Redécouvrir son corps à travers l’espace et le temps

Pendant la discussion, Chantal Jaquet en est venue à renverser plusieurs perspectives sur nos corps.

Quand Francis Wolff fait les éloges du livre de Chantal Jaquet, Le corps (2001), particulièrement du chapitre sur le corps sexué, de l’ouvrage Le Corps, Chantal Jaquet explique que la pénétration n’est pas passive, elle suppose l’accueil et l’hospitalité. Un bref détour par l’histoire philosophique, montre que jusqu’au XVIIème siècle, pâtir est positif.

De même, très nombreux sont les philosophes à reléguer l’odorat au second plan. Chantal Jaquet, dans toute son originalité, fait de notre sens le plus animal, une philosophie de l’odorat, que l’Occident a longtemps ignoré. Au contraire, c’est au Japon qu’elle découvre que l’odorat est consacré sous forme esthétique. Par ailleurs elle adoptera une démarche bien plus anthropologique.
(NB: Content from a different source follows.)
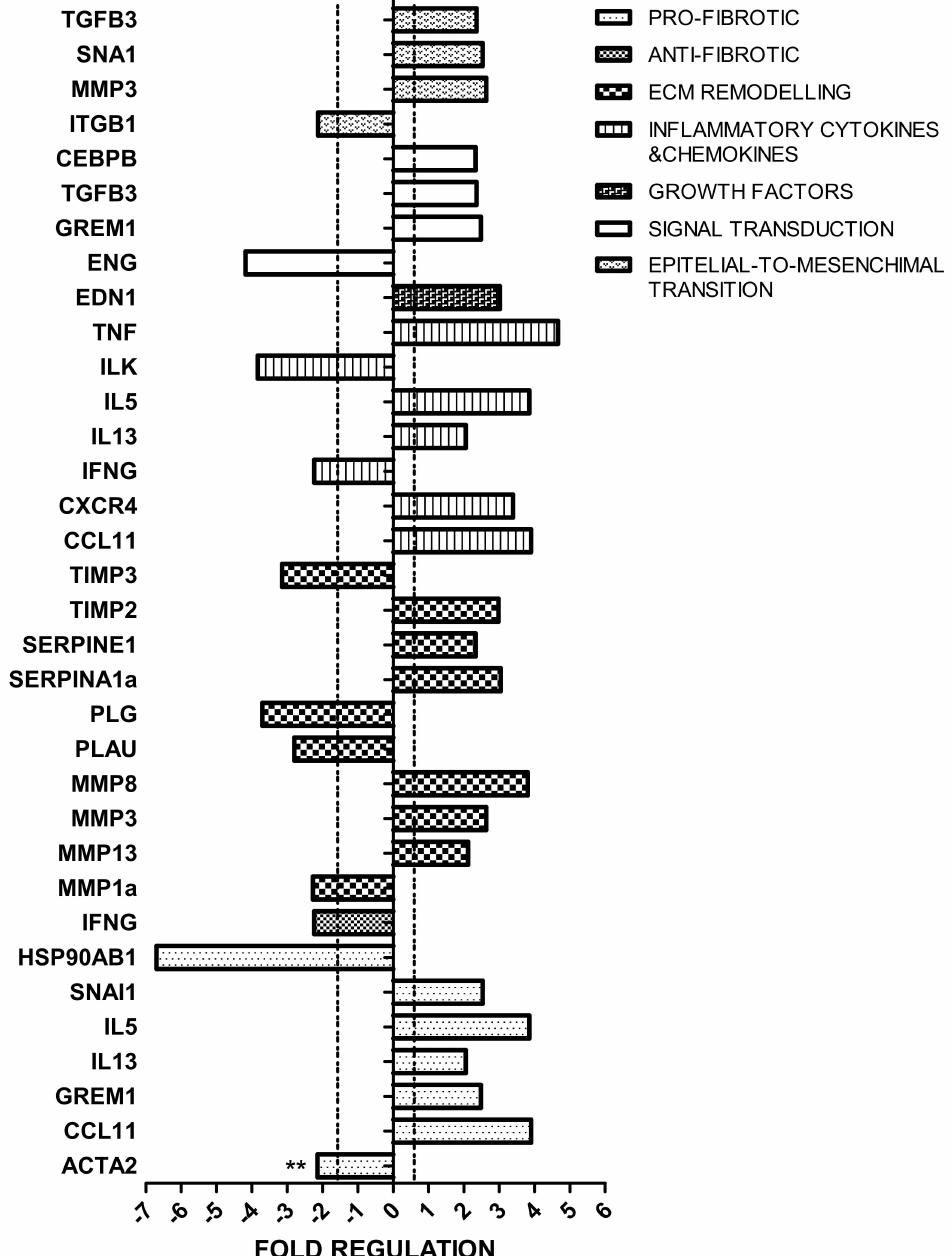
Figure 2. Fibrosis-related transcriptome in high-fat (HF) vs. normal chow (CTR) group. Gene expression profile was evaluated using the mouse Fibrosis RT 2 Profiler PCR Array. Genes that showed a fold change >2 or < − 2 in the HF vs. CTR group are represented and grouped according to their biological function. ** p <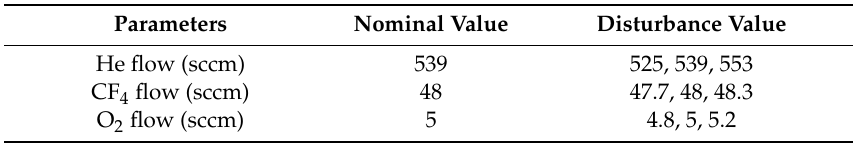
Table 2. Process parameters for small disturbance robustness.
« Philosopher, c’est une trajectoire vers le plus lointain, pour produire de nouveaux objets. », voilà un beau résumé de la philosophie de Chantal Jaquet, pour reprendre ses propres mots. L’odorat vient achever son œuvre. Comment une chose invisible peut-elle être si forte ? La discussion fut bien riche, nul doute que les curieux présents auront le plaisir de prolonger la méditation une fois à la maison.